Not everyone is equally likely to develop traumatic stress in the caregiving relationship. This is entirely consistent with research on the development of PTSD more generally, in children, adults and also in animal studies. Similar experiences are processed differently in different people and so more likely to lead to clinically significant distress in some people than others. There are some known risk factors for predicting whether a traumatic event causes a legacy of post traumatic distress, but even these factors vary in their impact in different people.
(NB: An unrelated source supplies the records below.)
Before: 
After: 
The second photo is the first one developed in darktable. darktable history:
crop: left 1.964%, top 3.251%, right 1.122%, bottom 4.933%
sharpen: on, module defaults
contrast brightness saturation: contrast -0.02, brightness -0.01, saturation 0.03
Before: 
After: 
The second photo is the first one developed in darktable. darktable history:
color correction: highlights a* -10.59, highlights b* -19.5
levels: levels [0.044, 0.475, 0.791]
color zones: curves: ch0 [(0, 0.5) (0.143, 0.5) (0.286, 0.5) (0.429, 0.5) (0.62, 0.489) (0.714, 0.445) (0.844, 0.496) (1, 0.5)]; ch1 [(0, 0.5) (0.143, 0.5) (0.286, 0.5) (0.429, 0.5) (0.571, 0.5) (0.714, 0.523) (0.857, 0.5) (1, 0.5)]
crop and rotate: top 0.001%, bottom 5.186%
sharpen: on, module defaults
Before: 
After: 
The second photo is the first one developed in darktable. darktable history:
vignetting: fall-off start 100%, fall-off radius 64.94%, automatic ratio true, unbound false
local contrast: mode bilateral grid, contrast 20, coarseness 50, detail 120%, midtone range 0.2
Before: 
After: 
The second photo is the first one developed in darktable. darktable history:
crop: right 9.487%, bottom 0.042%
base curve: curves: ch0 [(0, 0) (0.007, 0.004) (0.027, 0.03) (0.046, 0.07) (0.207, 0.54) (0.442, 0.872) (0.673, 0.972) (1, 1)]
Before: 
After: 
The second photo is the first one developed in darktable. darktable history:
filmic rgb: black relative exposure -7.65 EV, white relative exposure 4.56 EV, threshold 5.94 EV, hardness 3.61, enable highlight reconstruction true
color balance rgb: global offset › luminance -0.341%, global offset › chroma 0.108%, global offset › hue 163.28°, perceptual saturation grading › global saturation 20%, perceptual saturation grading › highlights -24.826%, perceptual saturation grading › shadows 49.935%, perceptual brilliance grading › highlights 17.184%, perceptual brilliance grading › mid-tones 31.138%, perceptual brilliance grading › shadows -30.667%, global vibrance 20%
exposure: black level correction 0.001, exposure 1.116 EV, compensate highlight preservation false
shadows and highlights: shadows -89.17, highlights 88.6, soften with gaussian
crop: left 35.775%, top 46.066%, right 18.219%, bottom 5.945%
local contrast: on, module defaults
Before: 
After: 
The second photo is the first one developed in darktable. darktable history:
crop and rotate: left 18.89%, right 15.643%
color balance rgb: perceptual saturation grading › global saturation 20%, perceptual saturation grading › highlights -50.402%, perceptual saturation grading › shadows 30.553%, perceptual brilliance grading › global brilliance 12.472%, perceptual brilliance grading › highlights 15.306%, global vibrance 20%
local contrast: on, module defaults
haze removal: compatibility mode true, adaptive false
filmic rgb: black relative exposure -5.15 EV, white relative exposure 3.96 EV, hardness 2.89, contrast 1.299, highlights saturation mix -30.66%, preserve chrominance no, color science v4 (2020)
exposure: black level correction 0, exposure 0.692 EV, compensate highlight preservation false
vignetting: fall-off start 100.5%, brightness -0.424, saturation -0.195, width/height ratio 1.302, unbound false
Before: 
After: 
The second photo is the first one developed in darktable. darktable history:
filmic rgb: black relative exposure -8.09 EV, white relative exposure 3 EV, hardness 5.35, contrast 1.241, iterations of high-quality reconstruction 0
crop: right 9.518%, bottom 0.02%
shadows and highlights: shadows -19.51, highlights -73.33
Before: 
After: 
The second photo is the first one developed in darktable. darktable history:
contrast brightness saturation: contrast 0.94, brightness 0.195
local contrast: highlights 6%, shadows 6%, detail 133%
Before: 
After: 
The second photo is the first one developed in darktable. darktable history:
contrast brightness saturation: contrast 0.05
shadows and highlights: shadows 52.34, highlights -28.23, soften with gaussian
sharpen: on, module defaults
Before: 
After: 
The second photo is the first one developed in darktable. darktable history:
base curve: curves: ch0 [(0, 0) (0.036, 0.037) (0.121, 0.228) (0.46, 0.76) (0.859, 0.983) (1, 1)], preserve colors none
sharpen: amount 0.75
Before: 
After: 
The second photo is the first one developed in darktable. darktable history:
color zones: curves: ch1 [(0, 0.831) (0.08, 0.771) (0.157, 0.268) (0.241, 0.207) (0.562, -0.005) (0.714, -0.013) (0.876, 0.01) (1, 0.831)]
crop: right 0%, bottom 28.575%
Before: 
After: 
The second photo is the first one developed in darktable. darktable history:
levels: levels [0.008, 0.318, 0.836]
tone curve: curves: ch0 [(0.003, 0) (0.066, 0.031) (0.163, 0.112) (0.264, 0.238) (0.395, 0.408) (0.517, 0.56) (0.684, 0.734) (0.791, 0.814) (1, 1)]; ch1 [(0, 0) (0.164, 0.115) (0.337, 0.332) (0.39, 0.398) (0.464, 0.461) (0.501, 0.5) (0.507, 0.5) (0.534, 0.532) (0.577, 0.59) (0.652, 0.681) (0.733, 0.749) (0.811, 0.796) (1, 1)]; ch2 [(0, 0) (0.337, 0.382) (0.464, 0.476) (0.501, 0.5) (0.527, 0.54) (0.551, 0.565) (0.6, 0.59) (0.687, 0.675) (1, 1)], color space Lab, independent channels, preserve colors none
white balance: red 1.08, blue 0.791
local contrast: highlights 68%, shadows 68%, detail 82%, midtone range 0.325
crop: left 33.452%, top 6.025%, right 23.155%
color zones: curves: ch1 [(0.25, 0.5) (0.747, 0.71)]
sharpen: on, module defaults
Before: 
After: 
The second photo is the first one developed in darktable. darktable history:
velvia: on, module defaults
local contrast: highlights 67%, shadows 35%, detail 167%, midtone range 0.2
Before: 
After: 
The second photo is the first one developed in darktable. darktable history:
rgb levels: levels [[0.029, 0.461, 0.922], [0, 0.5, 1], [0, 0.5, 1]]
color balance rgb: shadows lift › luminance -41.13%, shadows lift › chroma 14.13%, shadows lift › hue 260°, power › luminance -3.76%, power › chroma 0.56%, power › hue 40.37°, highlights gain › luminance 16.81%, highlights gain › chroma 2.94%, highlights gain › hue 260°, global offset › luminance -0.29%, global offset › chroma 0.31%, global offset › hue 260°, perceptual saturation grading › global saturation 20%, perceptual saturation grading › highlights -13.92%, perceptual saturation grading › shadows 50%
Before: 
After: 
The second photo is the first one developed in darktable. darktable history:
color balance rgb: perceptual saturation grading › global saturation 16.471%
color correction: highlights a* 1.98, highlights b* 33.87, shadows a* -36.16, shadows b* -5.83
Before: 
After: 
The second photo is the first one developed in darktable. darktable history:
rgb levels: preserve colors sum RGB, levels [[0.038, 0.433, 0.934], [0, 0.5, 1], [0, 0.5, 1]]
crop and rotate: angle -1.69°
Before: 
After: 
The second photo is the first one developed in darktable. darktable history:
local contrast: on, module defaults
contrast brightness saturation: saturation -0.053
This is important for thinking about the development of maltreated and neglected children generally [Woolgar & Simmons, 2019, here ], but also important for the adults looking after them. For example, some well-established psychological coping strategies are associated with a greater risk of developing and continuing with PTSD. You can't just push away traumatic memories, and a coping strategy of trying to suppress distressing thoughts, is associated with higher levels of clinical distress and with the condition persisting. We also found that this type of thought-suppression predicted increased distress in foster carers and adoptive parents.
But what might be the interventions that help, assuming the issues have been correctly identified? To be honest, there is not yet high-quality research addressing trauma symptoms in carers specifically. For PTSD, the treatment of choice would be trauma focused CBT [TF-CBT], but that may be hard to access and for many parents trauma symptoms might not present as pure PTSD, and I fear that many services, overwhelmed with trauma survivors might not consider such traumatic events to be the ‘right kind’ to qualify for treatment. Other related ‘third way’ approaches such as Acceptance & Commitment Therapy [ACT] or Compassion Focussed Therapy [CFT] may be especially helpful to address some of the coping strategies that keep a person stuck in their distress, and to help them work on the kind of life they want to live going forward.
Conclusions
Trauma is a complicated term, even in the dictionaries. We know that clinically significant post-traumatic stress symptoms, which may reach the criteria for a diagnosis of PTSD, can arise from both direct and indirect experiences of traumatic events. While it has long been acknowledged that indirect or secondary trauma can have an impact on therapeutic professionals, there is now evidence from a number of studies that parents of traumatised children may also develop these issues. After all, they too are in a therapeutic role, but 24-7. For adoptive parents research suggests problems can be driven by direct experience of traumatic events in the here and now, as well as the indirect experience of their children’s traumatic life stories. So there are a probably a significant number of adoptive parents who have full blown PTSD, as well as other forms of clinical distress like anxiety or depression, arising from their caregiving roles and this should be taken seriously, because there are treatments that can help. However, because of the way in which trauma is so widely understood/misunderstood there may still be barriers for adoptive parents getting the support they need. But be reassured the evidence is that these can be very real symptoms that require appropriate, evidence-based interventions.